Why public monitoring is important
There was an issue on Amazon EC2 yesterday that affected the response times for a non-trivial number of their customers (myself included). I first noticed the issue when blamestella.com began to get very slow (around 11:45 PST). I checked Stella’s public report for EC2 performance and other sites were having issues as well:
Stella EC2 Report on February 8th, 2011
The chart represents the average network latency (light grey), application latency (grey), and download time (dark grey) for all monitored sites on EC2 (71 separate sites at the time of this writing). You can see that the service is typically very stable with regards to HTTP response times so the issue yesterday was clearly an anomaly, but there was no information on Amazon’s status page:
Amazon’s Status Page
Amazon Web Services Status page on February 8th, 2011
I love Amazon. For them, this was probably an isolated problem that affected a relatively small number of their customers. However, the customers that it did affect were left in the dark. The natural response would be to assume that it’s a problem with your application until you start hearing reports for other sites.
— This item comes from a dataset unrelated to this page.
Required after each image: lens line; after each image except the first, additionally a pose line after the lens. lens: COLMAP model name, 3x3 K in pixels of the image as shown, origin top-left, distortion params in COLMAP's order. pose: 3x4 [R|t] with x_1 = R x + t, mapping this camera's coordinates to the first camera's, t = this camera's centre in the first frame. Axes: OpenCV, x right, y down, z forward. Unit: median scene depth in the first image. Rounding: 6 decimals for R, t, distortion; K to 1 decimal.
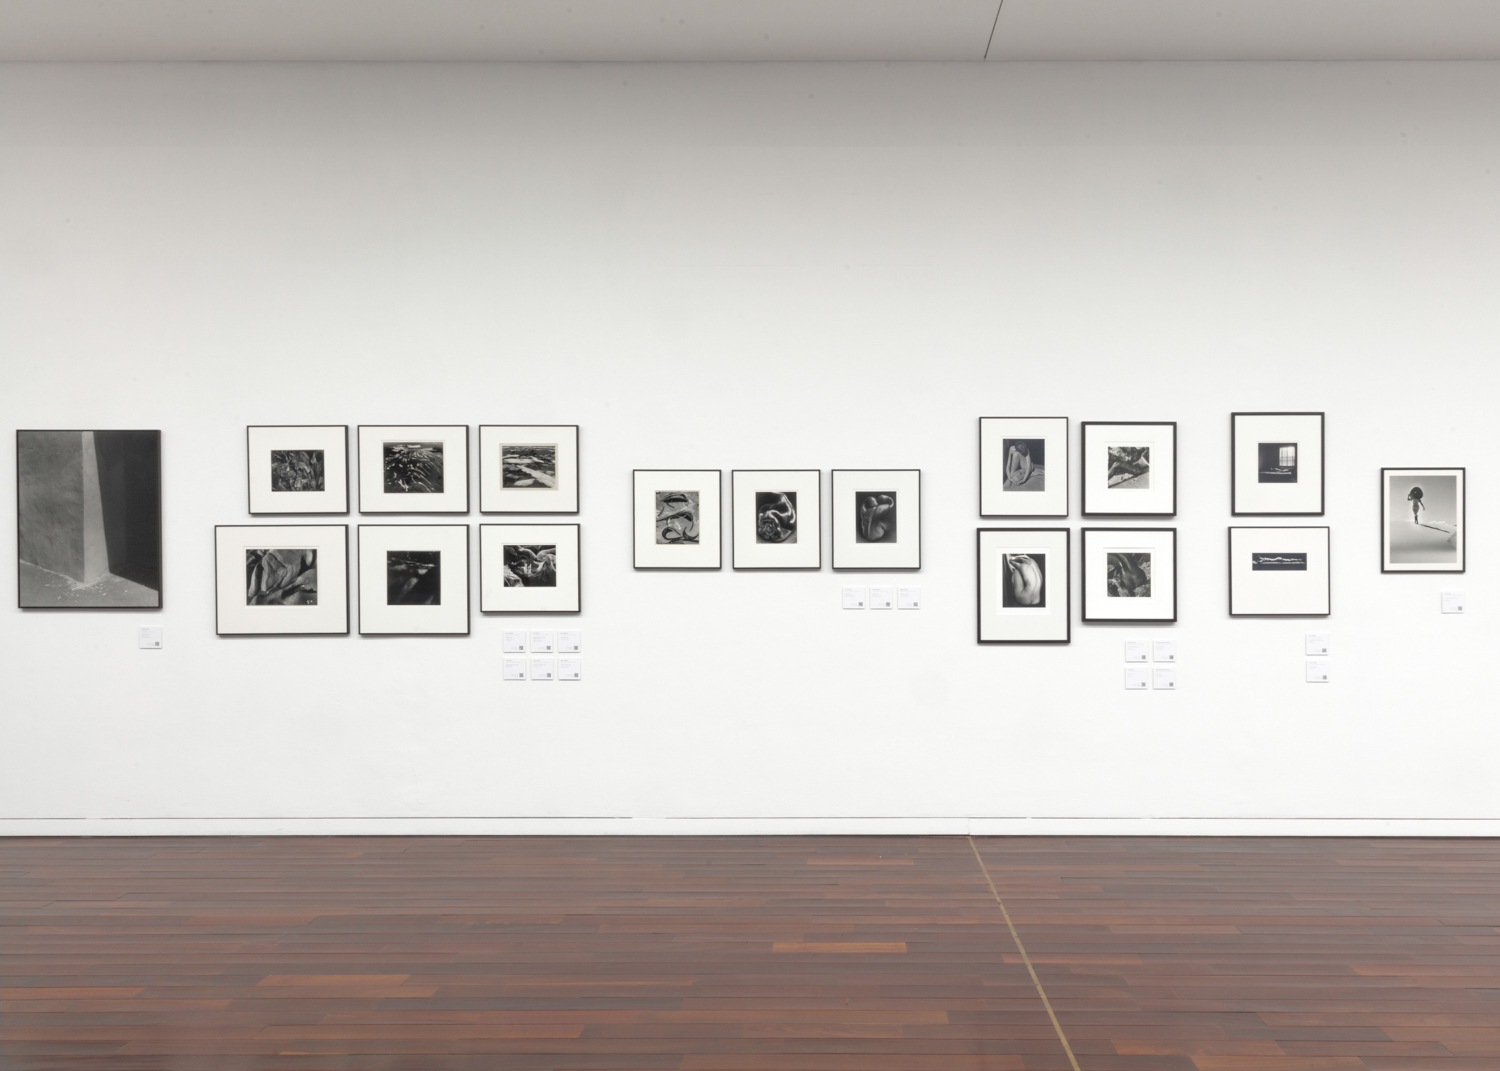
lens RADIAL K [[1073.8, 0, 630.8], [0, 1073.8, 502.8], [0, 0, 1]] dist [0.002442, -0.000695]
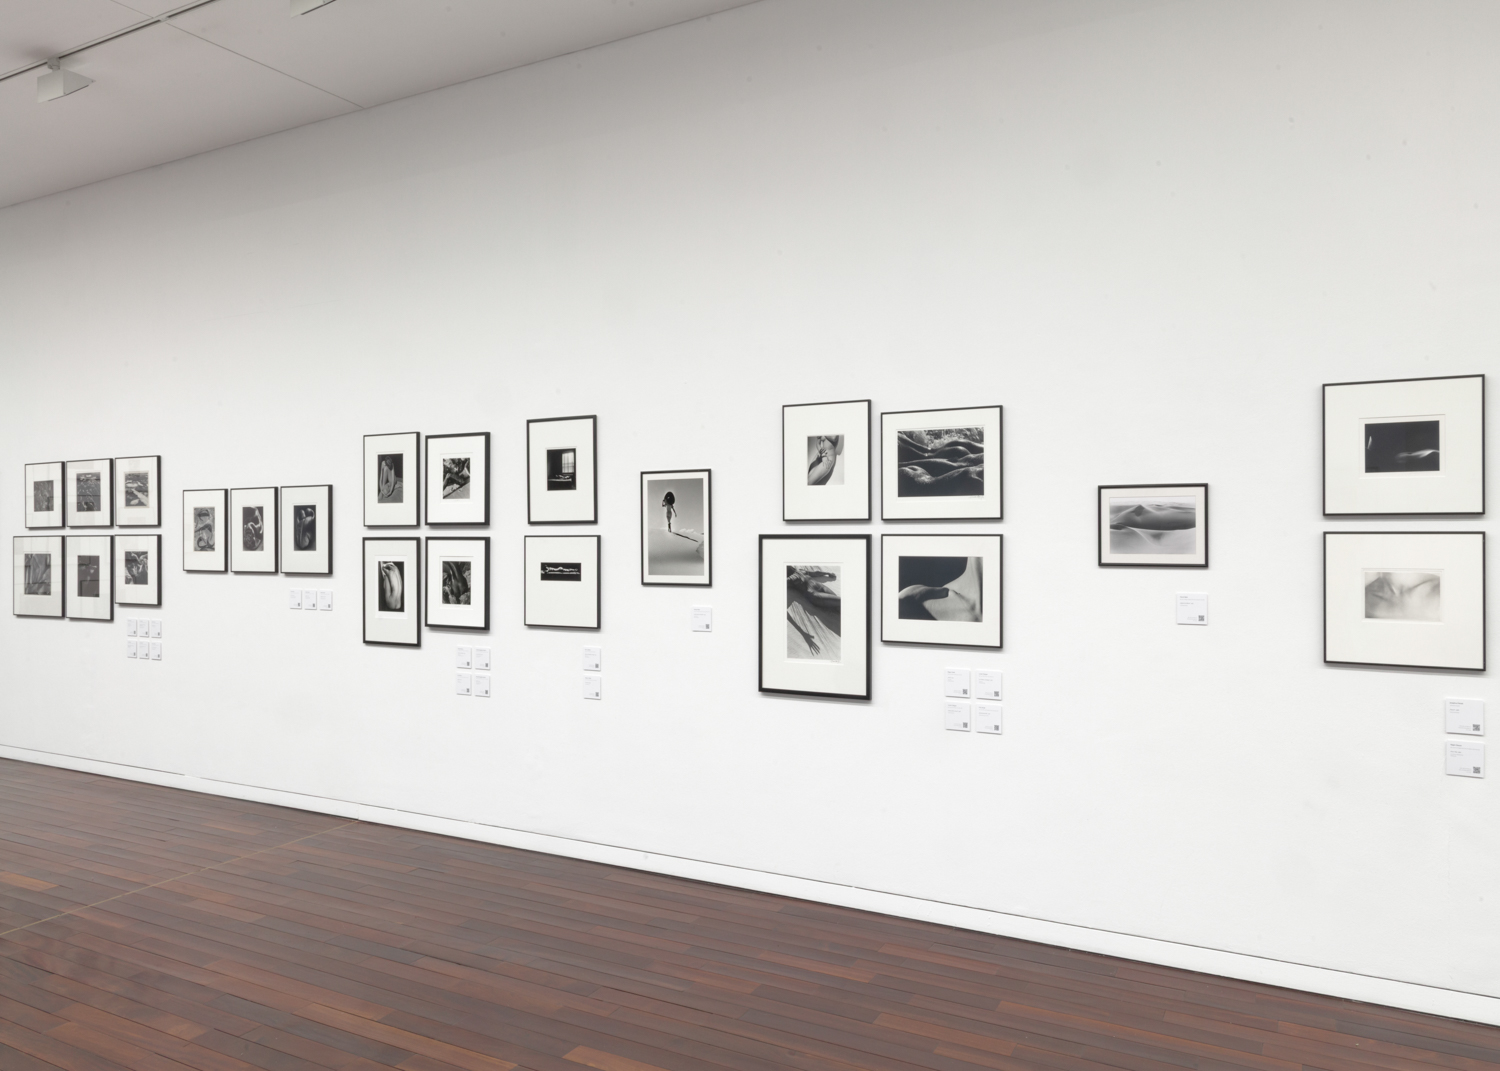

This is where the value of public monitoring becomes apparent and it’s one of the reasons I built Stella.
Leading by example
Heroku is built on EC2 and their service was affected yesterday as well. They do a great job handling operational issues by being responsive and open with their customers. Yesterday was no exception:
Heroku Status page on February 8th, 2011
Although they didn’t have answers as to the cause, simply demonstrating that they’re on top of things is reassuring and a sign of a responsible, well-run company.
All services go down
Public monitoring isn’t about highlighting the failures of a site or service. It’s about accepting the fact that all services go down from time to time. Public reports help site operators and they keep customers informed.